TASK PROMPT — Write out the records below word for word, please.

Excerpts from a dataset
========================================

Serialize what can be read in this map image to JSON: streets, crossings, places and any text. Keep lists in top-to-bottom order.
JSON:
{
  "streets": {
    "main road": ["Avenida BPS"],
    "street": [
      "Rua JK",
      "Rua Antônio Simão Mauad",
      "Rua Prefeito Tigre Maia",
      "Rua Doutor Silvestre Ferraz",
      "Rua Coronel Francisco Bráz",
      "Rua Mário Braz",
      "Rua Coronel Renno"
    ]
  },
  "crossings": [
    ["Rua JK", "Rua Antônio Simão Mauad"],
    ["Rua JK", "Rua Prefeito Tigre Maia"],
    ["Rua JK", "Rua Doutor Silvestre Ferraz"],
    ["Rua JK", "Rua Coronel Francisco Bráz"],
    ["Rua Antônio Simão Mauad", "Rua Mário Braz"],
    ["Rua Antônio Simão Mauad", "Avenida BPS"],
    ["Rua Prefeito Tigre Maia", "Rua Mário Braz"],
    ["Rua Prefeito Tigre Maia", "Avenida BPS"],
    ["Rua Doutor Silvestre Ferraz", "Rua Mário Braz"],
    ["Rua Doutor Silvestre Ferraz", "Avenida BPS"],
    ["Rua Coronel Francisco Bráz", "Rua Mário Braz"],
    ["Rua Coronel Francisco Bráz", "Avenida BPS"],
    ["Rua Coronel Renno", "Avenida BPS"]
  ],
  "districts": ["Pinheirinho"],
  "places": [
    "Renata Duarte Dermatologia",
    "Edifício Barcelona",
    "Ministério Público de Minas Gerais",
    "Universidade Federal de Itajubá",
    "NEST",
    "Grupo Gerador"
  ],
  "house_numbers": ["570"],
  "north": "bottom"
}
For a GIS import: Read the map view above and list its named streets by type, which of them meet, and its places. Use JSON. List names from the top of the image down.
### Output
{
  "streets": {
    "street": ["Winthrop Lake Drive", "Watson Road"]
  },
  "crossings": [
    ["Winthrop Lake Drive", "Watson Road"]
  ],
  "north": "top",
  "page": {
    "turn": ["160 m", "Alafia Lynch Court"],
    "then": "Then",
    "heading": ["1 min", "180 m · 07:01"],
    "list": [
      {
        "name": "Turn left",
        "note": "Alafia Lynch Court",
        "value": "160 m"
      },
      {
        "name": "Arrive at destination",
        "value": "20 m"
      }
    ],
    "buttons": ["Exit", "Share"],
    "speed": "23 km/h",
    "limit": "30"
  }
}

========================================

EXERCISE RESPONSE —
Serialize what can be read in this map image to JSON: streets, crossings, places and any text. Keep lists in top-to-bottom order.
JSON:
{
  "streets": {
    "main road": ["Avenida BPS"],
    "street": [
      "Rua JK",
      "Rua Antônio Simão Mauad",
      "Rua Prefeito Tigre Maia",
      "Rua Doutor Silvestre Ferraz",
      "Rua Coronel Francisco Bráz",
      "Rua Mário Braz",
      "Rua Coronel Renno"
    ]
  },
  "crossings": [
    ["Rua JK", "Rua Antônio Simão Mauad"],
    ["Rua JK", "Rua Prefeito Tigre Maia"],
    ["Rua JK", "Rua Doutor Silvestre Ferraz"],
    ["Rua JK", "Rua Coronel Francisco Bráz"],
    ["Rua Antônio Simão Mauad", "Rua Mário Braz"],
    ["Rua Antônio Simão Mauad", "Avenida BPS"],
    ["Rua Prefeito Tigre Maia", "Rua Mário Braz"],
    ["Rua Prefeito Tigre Maia", "Avenida BPS"],
    ["Rua Doutor Silvestre Ferraz", "Rua Mário Braz"],
    ["Rua Doutor Silvestre Ferraz", "Avenida BPS"],
    ["Rua Coronel Francisco Bráz", "Rua Mário Braz"],
    ["Rua Coronel Francisco Bráz", "Avenida BPS"],
    ["Rua Coronel Renno", "Avenida BPS"]
  ],
  "districts": ["Pinheirinho"],
  "places": [
    "Renata Duarte Dermatologia",
    "Edifício Barcelona",
    "Ministério Público de Minas Gerais",
    "Universidade Federal de Itajubá",
    "NEST",
    "Grupo Gerador"
  ],
  "house_numbers": ["570"],
  "north": "bottom"
}
For a GIS import: Read the map view above and list its named streets by type, which of them meet, and its places. Use JSON. List names from the top of the image down.
### Output
{
  "streets": {
    "street": ["Winthrop Lake Drive", "Watson Road"]
  },
  "crossings": [
    ["Winthrop Lake Drive", "Watson Road"]
  ],
  "north": "top",
  "page": {
    "turn": ["160 m", "Alafia Lynch Court"],
    "then": "Then",
    "heading": ["1 min", "180 m · 07:01"],
    "list": [
      {
        "name": "Turn left",
        "note": "Alafia Lynch Court",
        "value": "160 m"
      },
      {
        "name": "Arrive at destination",
        "value": "20 m"
      }
    ],
    "buttons": ["Exit", "Share"],
    "speed": "23 km/h",
    "limit": "30"
  }
}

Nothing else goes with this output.